Multifinance Harap Kemudahan Pendanaan & Insentif Demi Pacu Pembiayaan
Sektor multifinance atau pembiayaan menjadi salah satu usaha yang terkena pukulan telak pandemi virus corona atau Covid-19, karena adanya wabah membuat permintaan turun drastis. Oleh karena itu, diperlukan insentif dari pemerintah dan perbankan agar multifinance mampu memacu kinerja dengan kepastian pendanaan atau working capital.
Komisaris Independen PT Smart Multi Finance Jodjana Jody mengatakan saat ini industri multifinance mendapat tantangan besar dari sisi likuiditas. Pasalnya, di tengah pandemi corona tidak ada pembiayaan baru, sementara pembayaran dari konsumen eksisting tersendat dan bahkan harus direstrukturisasi.
"Restrukturisasi secara industri kurang lebih sudah mencapai 30% dari total konsumen, namun di saat yang sama perusahaan multifinance masih harus membayar kewajiban yang besar kepada bank," kata Jodjana dalam sebuah forum diskusi virtual, Kamis (27/8).
Multifinance pun menurutnya kesulitan mendapatkan working capital, terutama dari dalam negeri karena perbankan saat ini cukup ketat seleksinya. Secara umum, hampir sebanyak 51% pendanaan untuk multifinance berasal dari dalam negeri yakni dari perbankan.
Kesulitan mendapatkan pendanaan ini umumnya dialami oleh perusahaan multifinance skala kecil dengan aset di bawah Rp 1 triliun atau Rp 1 triliun-Rp 5 triliun. Sementara bagi perusahaan multifinance skala besar, sumber pendanaan tidak terbatas di dalam negeri karena ada offshore loan dan penerbitan global bond.
Perusahaan multifinance memang bisa mengajukan restrukturisasi pinjaman ke perbankan untuk mengurangi bebannya, namun menurut Jodjana hal ini pun tidak mudah.
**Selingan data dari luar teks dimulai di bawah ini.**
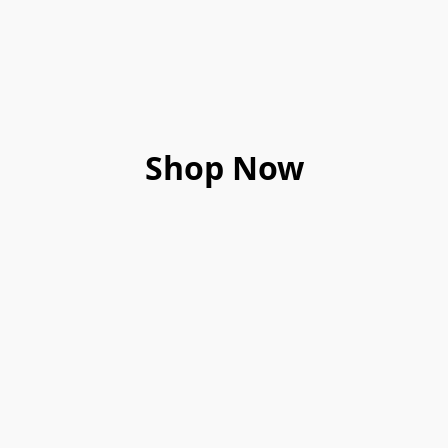
Shop Now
Sebab ada kekhawatiran di beberapa perusahaan multifinance, jika usai restrukturisasi bakal sulit mendapatkan pendanaan dari bank.
"Akibatnya saat ini banyak multifinance yang mencoba bertahan dengan mengandalkan collection eksisting, dengan laju pembiayaan baru masih tersendat," ujarnya.
Oleh karena itu, ia mengharapkan perbankan aktif melakukan restrukturisasi untuk multifinance agar masalah likuiditas bisa ditekan dan perusahaan pembiayaan dapat fokus mengejar konsumen baru di tengah pandemi.
Selain itu, ia pun mengharapkan adanya dukungan dari pemerintah berupa insentif tambahan kepada konsumen, terutama otomotif lewat pemangkasan pajak. Cara ini sudah ditempuh negara lain seperti Thailand, sehingga penurunan sektor otomotifnya bisa ditekan menjadi hanya 30% sementara Indonesia turun hingga 55%.